Social interactions influence the decision of education in Senegal

Published on January 14, 2019 Updated on February 15, 2019
Dates

on the January 14, 2019

Focus on Research

Social interactions influence the decision of education in Senegal
 

We study the influence of belonging to a social group on the decision to schooling children in rural Senegal. The social group is defined by the caste and the geographical proximity. Our results show a strong influence of the social group in the schooling children decision.

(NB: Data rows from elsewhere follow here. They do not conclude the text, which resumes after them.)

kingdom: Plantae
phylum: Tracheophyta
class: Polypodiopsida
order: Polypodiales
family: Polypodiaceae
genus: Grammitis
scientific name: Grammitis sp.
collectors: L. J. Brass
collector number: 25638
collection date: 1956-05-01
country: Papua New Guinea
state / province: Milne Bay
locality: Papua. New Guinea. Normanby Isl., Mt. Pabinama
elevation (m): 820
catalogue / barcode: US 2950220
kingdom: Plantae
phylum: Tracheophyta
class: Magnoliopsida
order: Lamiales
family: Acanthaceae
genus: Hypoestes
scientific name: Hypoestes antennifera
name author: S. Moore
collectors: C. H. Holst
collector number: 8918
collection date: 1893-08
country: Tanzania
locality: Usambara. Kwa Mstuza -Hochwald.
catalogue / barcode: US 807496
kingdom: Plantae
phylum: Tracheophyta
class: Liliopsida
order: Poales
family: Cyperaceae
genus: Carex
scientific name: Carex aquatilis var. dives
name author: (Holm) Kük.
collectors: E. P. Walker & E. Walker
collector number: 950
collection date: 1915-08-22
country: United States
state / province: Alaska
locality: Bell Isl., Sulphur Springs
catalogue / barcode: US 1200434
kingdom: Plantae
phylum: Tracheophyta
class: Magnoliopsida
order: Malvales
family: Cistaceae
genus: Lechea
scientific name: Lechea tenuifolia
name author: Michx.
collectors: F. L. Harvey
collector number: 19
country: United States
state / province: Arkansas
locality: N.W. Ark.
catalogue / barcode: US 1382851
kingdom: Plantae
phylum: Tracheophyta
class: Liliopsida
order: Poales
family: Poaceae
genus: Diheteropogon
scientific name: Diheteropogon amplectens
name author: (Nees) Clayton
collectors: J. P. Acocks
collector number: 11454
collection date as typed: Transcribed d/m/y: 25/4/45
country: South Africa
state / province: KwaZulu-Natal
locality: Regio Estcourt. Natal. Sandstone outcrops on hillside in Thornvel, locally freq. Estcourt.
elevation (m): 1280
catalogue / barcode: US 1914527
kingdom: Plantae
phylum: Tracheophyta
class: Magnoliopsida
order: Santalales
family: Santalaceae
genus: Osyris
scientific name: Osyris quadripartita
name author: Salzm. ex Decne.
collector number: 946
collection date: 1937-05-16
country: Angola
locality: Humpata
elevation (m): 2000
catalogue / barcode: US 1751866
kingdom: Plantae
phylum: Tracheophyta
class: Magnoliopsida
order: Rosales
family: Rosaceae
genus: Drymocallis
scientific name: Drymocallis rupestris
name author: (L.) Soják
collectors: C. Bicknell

We exploit a rich data set from Niakhar, a rural zone in Senegal to study how social interactions affect educational decision. Peer effects in education are widely studied in the literature but many of these studies analyze learning outcomes in the classroom context and few look into what happens in the case of sub-Saharan Africa. Our paper differs in the sense that we study how social group schooling behavior influences the decision to attend school for children in rural Senegal. Social groups are defined with caste membership and geographical proximity. While caste norms represent a key element in customs and social organization, few studies focus on the caste role in Senegal. We contribute to the economic literature by studying caste norms and attitudes toward education. Identification is an important challenge when it comes to disentangling the effect of social group behavior. We take advantage of the panel structure of our data to estimate a dynamic model and to control for fixed characteristics of individuals and social groups. We also implement different tests to convince that non-random assignment into social groups and geographical unobserved factors are not threats to the validity of our results. Our finding suggests that usual economic determinants of schooling are not enough to explain school attendance. The probability to attend school increases between 25 and 29 percentage points with 1% increase of the previous average attendance rate in the social group. Schooling behavior in the social group explains a large portion of the attendance decision. Social interactions appear to be more important for children from the royal caste. Furthermore, children from the royal caste tend to behave in the opposite way in terms of schooling compared to farmers or griots and artisans.
The evidence shown in this paper suggests that social interactions matter and should be considered to implement educational policies. Three mechanisms can explain this strong effect:
 
  • Social norms: One of the main characteristics of caste groups is to transmit ways of thinking. Despite modernization and the loss of power of these traditional forms of social identity and organization, many of their cultural aspects still have great importance today. Geographical proximity and the identity carried by the membership to a certain village can also explain why people from the same village behave similarly in accordance with the prevailing norms.
  • Ripple effect: People often behave like other members of their social group in response to fads or trends. Simply seeing, many children in the social group attending school could motivate a particular parent to send his or her child to school as well.
  • Perception of the returns to education: If individuals notice that better educated people in their social category are wealthier, this may encourage them to enroll their children to school.